A une trentaine de kilomètres vers le Sud, dans le département de Kanel, au village de Sinthiou Bamambé, la situation est tout autre. A 9 h 50 mn, le poste de santé est déjà pris d’assaut par les patients. La plupart sont des femmes. Elles ont toutes leur masque, alors que d’autres se sont enturbannées avec leur foulard. Visiblement, le coronavirus n’a pas changé les habitudes par ici. L’infirmier chef de poste, Ass Thiam, avec sa blouse immaculée, confirme la constance des affluences. ‘’Rien n’a changé en termes d’affluence dans la structure que je dirige. Les patients continuent à venir se consulter ou se soigner sans crainte, malgré la présence du coronavirus. En fait, j’ai anticipé la situation, en adaptant mon discours au niveau de compréhension de la population. J’ai sensibilisé sur les gestes barrières, sur le lavage des mains notamment. Aujourd’hui, elles savent toutes comment se prémunir de la Covid-19. C’est parce qu’elles ont compris mon message qu’elles n’ont pas peur de fréquenter le poste de santé. Mes collègues m’ont parlé des patients qui ont déserté les structures de santé, c’est dommage.
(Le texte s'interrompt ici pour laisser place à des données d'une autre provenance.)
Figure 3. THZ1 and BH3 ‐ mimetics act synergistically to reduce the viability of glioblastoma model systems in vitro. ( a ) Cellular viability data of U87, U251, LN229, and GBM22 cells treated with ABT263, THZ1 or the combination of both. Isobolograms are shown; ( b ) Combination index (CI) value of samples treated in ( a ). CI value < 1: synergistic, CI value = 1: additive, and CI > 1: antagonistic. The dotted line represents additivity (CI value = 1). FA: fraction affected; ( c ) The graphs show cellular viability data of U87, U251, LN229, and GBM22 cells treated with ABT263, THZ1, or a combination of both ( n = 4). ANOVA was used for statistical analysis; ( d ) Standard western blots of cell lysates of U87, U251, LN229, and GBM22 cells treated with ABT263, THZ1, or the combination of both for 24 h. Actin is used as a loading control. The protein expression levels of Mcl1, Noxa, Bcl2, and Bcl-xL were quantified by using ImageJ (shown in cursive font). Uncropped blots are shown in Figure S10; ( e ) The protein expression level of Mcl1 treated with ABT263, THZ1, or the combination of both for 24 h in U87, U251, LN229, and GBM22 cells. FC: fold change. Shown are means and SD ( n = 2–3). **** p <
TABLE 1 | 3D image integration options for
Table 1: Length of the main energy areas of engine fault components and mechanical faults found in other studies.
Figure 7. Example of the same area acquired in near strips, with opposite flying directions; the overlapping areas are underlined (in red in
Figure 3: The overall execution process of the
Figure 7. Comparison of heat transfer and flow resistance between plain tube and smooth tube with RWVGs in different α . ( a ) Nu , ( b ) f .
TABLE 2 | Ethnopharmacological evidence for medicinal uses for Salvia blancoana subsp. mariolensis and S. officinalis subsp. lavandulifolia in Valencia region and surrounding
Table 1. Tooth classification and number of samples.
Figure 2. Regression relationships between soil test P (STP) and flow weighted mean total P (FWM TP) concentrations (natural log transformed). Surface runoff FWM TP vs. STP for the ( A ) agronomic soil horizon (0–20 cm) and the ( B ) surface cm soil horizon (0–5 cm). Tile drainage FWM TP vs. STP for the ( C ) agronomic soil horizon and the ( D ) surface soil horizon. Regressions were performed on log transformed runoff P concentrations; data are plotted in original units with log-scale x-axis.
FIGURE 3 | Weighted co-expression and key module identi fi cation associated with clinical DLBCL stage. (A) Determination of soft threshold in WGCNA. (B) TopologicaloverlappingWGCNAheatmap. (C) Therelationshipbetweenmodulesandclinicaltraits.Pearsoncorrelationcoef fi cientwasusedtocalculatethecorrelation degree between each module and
Mais chez moi, en toute sincérité, je continue à recevoir quasiment le même nombre de patients qu’avant la pandémie’’, assure-t-il.

L’Infirmier chef de poste de la commune de Sinthiou Bamambé Banadji et son équipe ont intelligemment mis l’accent sur les dangers du coronavirus sans exagération, semble dire M. D. ‘’Pourquoi avoir peur d’une maladie comme les autres ?, répond-elle à la question, comme si elle n’avait pas peur de fréquenter le poste de santé, en cette période de pandémie. Je sais que je ne présente pas les symptômes de la Covid-19, donc ce n’est pas parce que je suis rentrée dans le poste que je vais choper le virus. Je respecte les gestes barrières comme on nous l’a recommandé. Maintenant, je suis ici pour une autre pathologie. Je suis régulièrement terrassée par la constipation et je suis venue voir l’infirmier pour me soigner’’, précise-t-elle.

Le virus continue sa progression timide dans la région de Matam. Depuis sa première apparition, le 1er de ce mois, la Covid-19 a infecté 16 personnes dans les départements de Matam et Ranérou. Une montée qui continue d’accentuer le divorce temporaire entre les populations du Nord et les structures de santé.